◆ TASK REQUIREMENTS
1. Transcribe the part of the iommu patch thread that opens with the words containing "However I'm fine" and closes with "that need solutions.".
2. List each distinct phrase that the iommu patch thread sets inside double quotation marks.
3. Summarize the iommu patch thread in three sentences.
╭─ SELECTED EXTRACT
Perhaps the GPU part of the problem.  The display part is not.
However I'm fine to move the "don't actually attach" part into
arm-smmu if that is preferred.  The next person to hit the same
problem on a different iommu could certainly move the check or copy it
into their iommu driver.

> > This solves both problems.
>
> For a very, very specific value of "solve"... ;)

well, "solve" == "it boots fine and doesn't explode"..

I'm certainly happy to entertain alternative suggestions, but these
are real problems that need solutions.

BR,
-R

> > Signed-off-by: Rob Clark <robdclark@chromium.org>
> > ---
> >   drivers/iommu/iommu.c  | 11 +++++++++++
> >   include/linux/device.h |  3 ++-
> >   2 files changed, 13 insertions(+), 1 deletion(-)
> >
> > diff --git a/drivers/iommu/iommu.c b/drivers/iommu/iommu.c
> > index 0c674d80c37f..efa0957f9772 100644
> > --- a/drivers/iommu/iommu.c
> > +++ b/drivers/iommu/iommu.c
> > @@ -1573,6 +1573,17 @@ static int __iommu_attach_device(struct iommu_domain *domain,
> >           domain->ops->is_attach_deferred(domain, dev))
> >               return 0;
> >
> > +     /*
> > +      * If driver is going to manage iommu directly, then avoid
> > +      * attaching any non driver managed domain.  There could
> > +      * be already active dma underway (ie. scanout in case of
> > +      * bootloader enabled display), and interfering with that
> > +      * will make things go *boom*
> > +      */
> > +     if ((domain->type != IOMMU_DOMAIN_UNMANAGED) &&
> > +         dev->driver && dev->driver->driver_manages_iommu)
╰─
╭─ INFORMATION SHOWN
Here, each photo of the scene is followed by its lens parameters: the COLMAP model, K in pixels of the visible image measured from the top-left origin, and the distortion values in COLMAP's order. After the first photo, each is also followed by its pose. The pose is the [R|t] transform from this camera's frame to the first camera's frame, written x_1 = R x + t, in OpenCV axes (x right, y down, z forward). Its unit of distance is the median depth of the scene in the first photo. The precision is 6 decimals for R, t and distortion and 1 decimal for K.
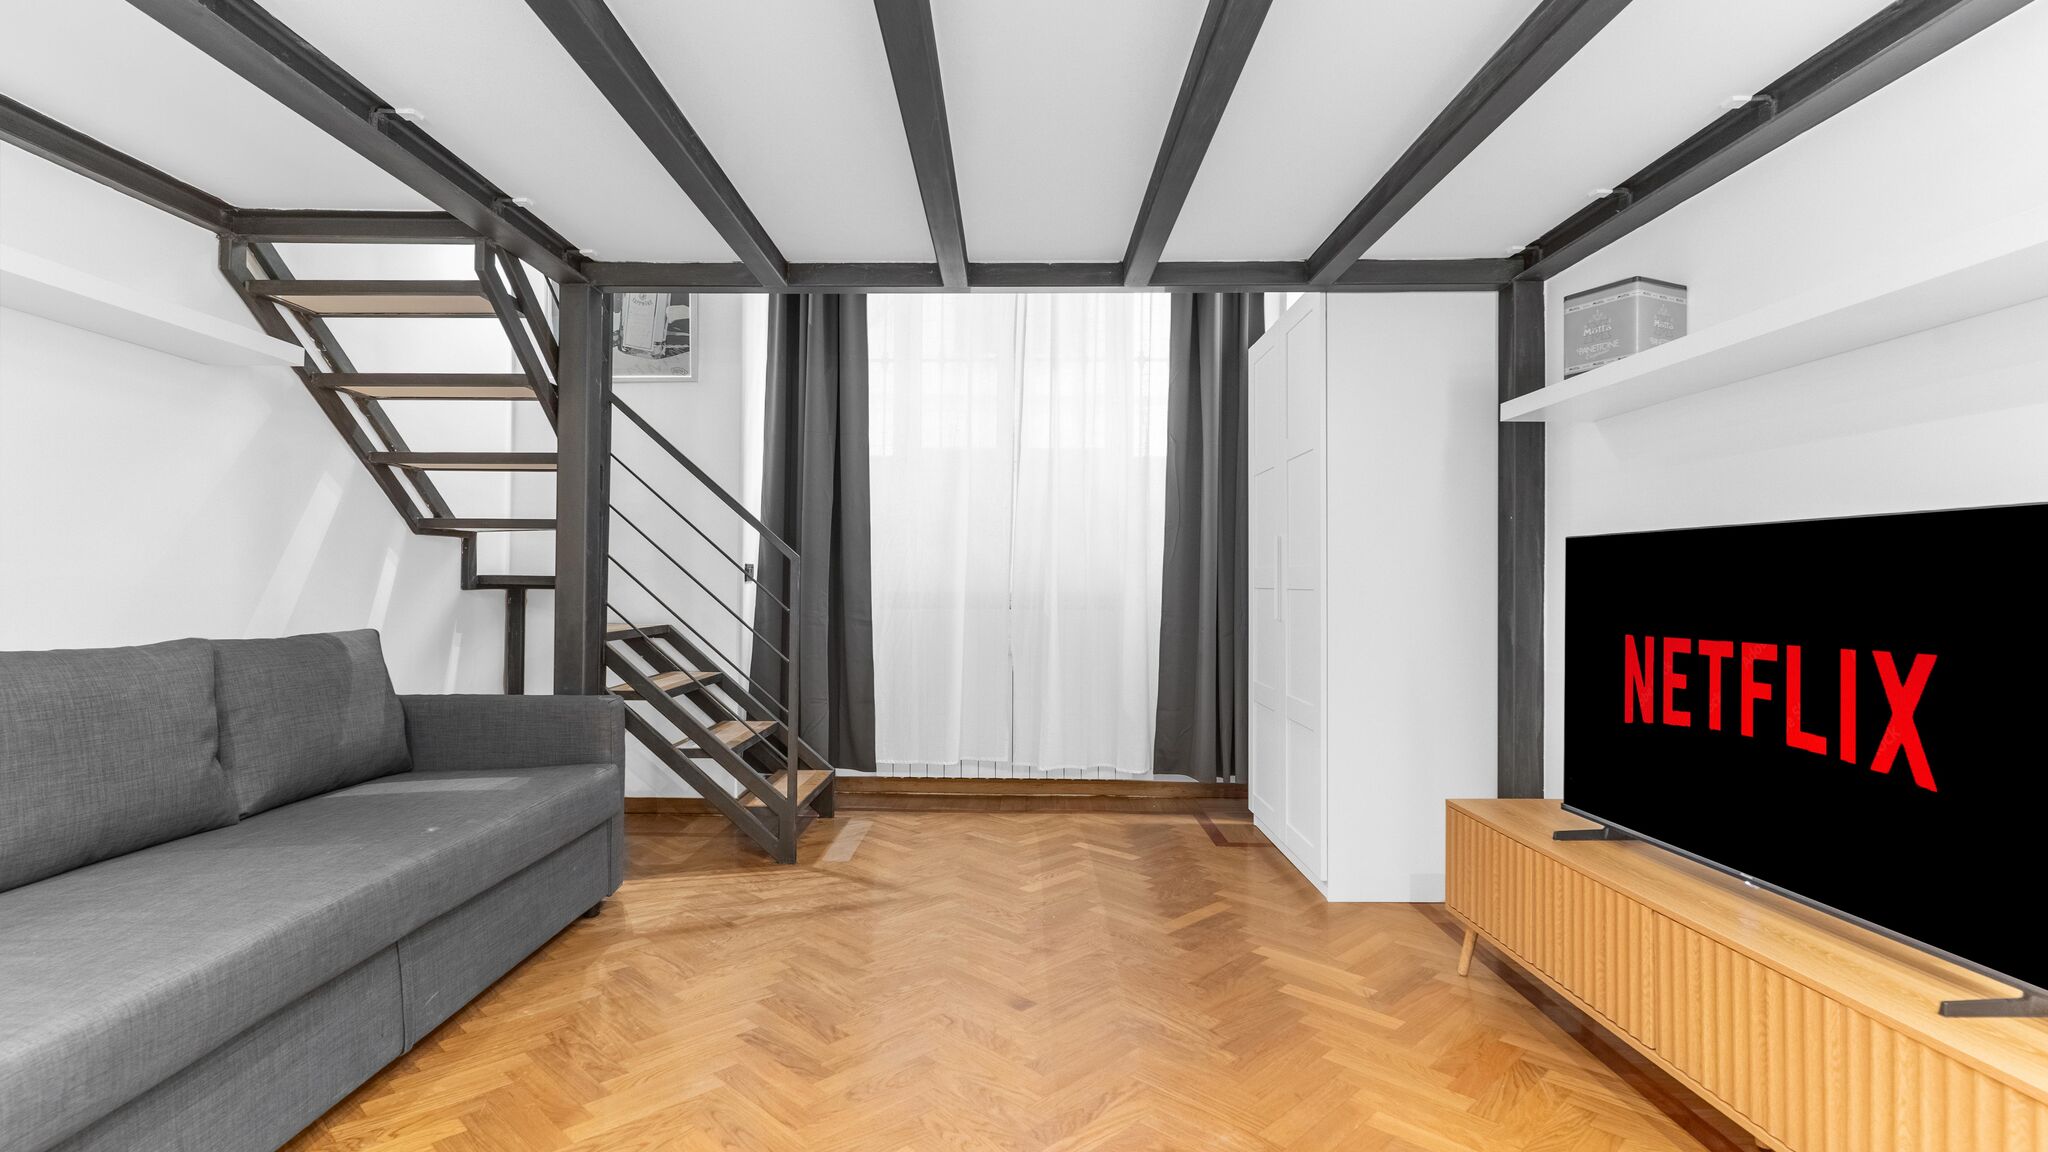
lens RADIAL K [[990.2, 0, 1014.9], [0, 990.2, 570.7], [0, 0, 1]] dist [0.001648, 0.001853]
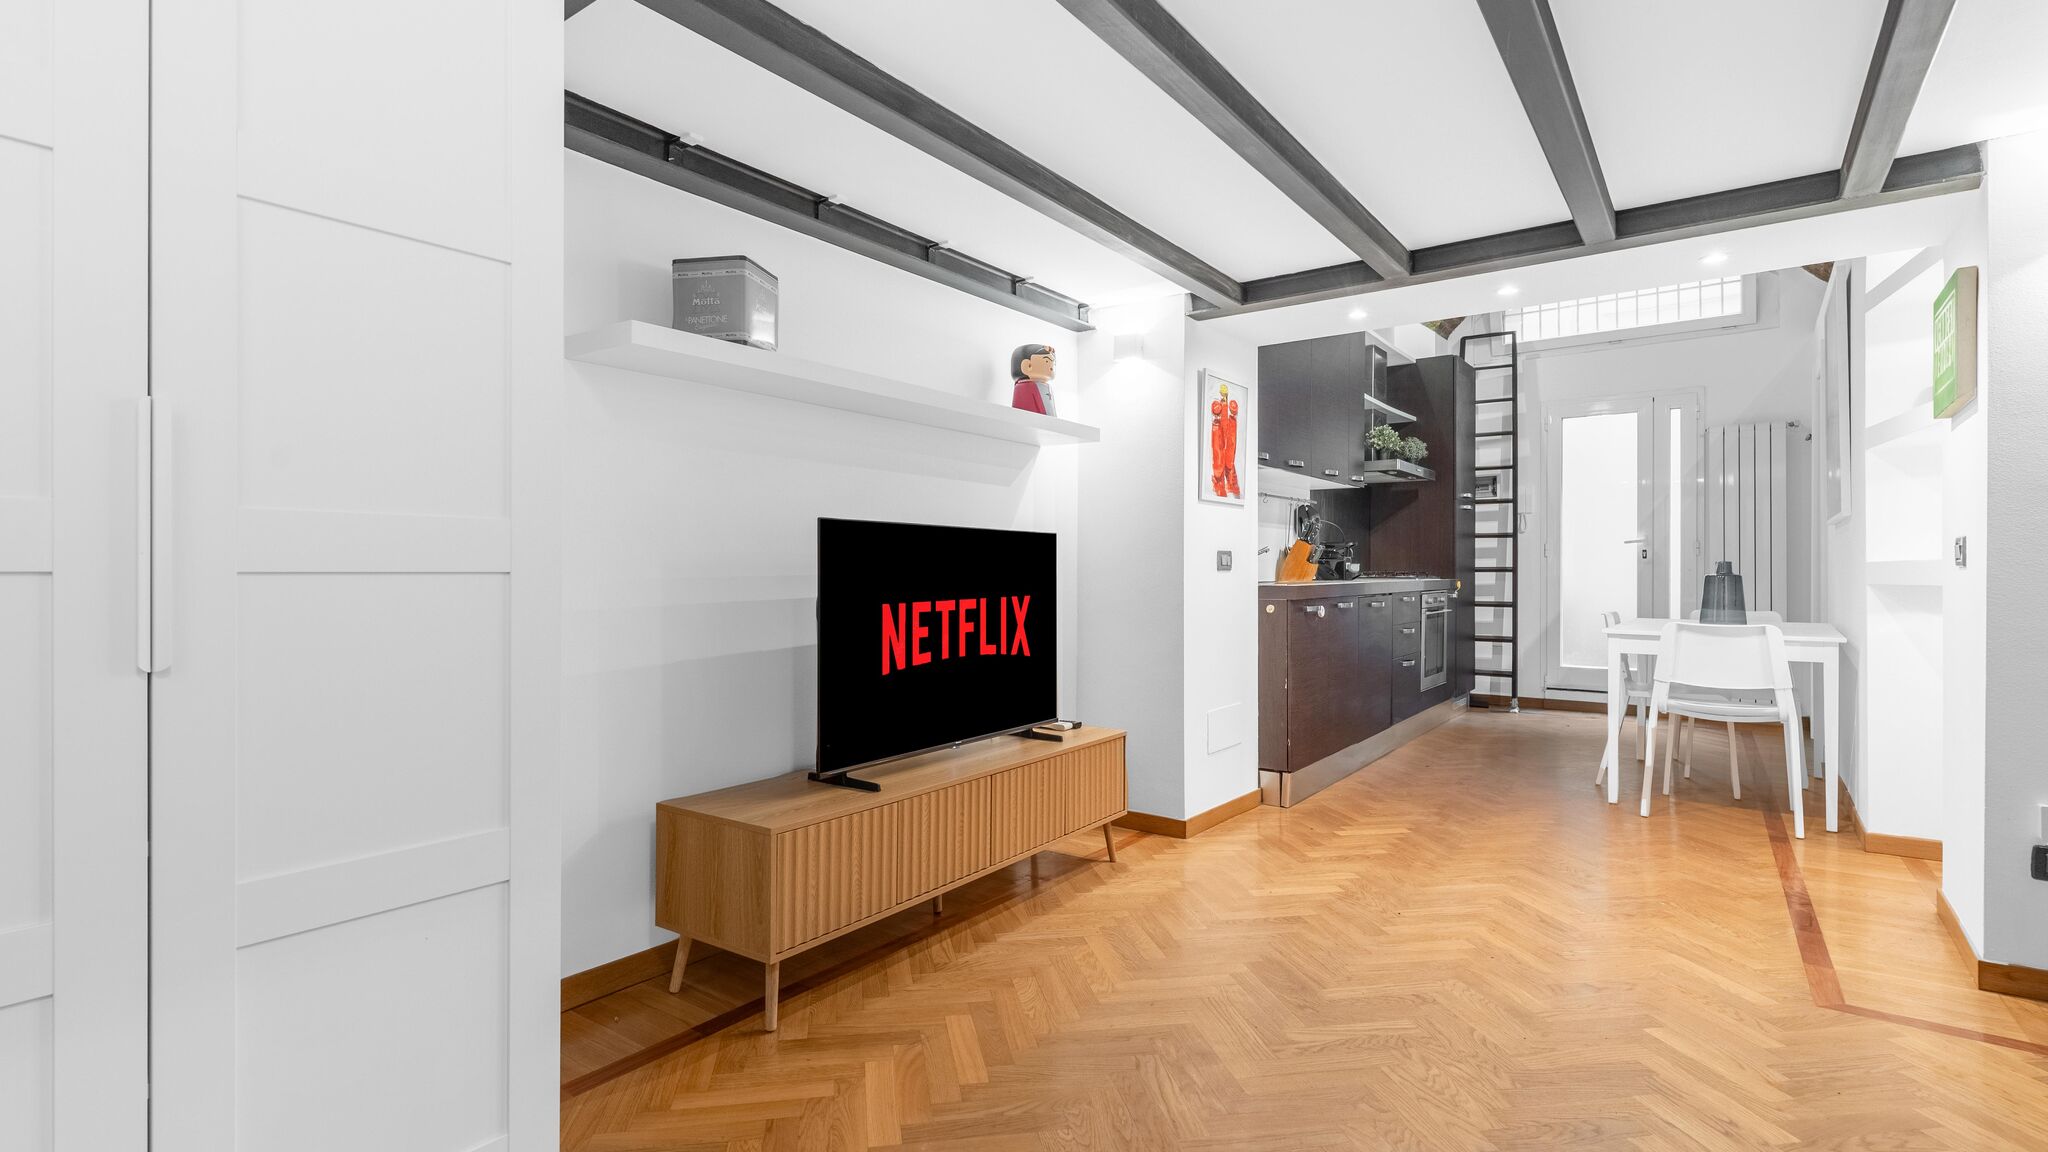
╰─
◆ ANSWERS BY ITEM NUMBER
1.
However I'm fine to move the "don't actually attach" part into
arm-smmu if that is preferred.  The next person to hit the same
problem on a different iommu could certainly move the check or copy it
into their iommu driver.

> > This solves both problems.
>
> For a very, very specific value of "solve"... ;)

well, "solve" == "it boots fine and doesn't explode"..

I'm certainly happy to entertain alternative suggestions, but these
are real problems that need solutions.

2.
- don't actually attach
- solve
- it boots fine and doesn't explode

3. The writer is fine with moving the "don't actually attach" part into arm-smmu if that is preferred, and notes that the next person to hit the problem on a different iommu could move or copy the check into their driver. Answering a quip about what "solve" means, the writer says it means the system boots fine and doesn't explode, and welcomes alternative suggestions because these are real problems that need solutions. The patch, signed off by Rob Clark, changes iommu.c and device.h so that a device whose driver manages the iommu directly avoids attaching any non-driver-managed domain, since interfering with DMA already underway, such as scanout from a bootloader-enabled display, would make things go *boom*.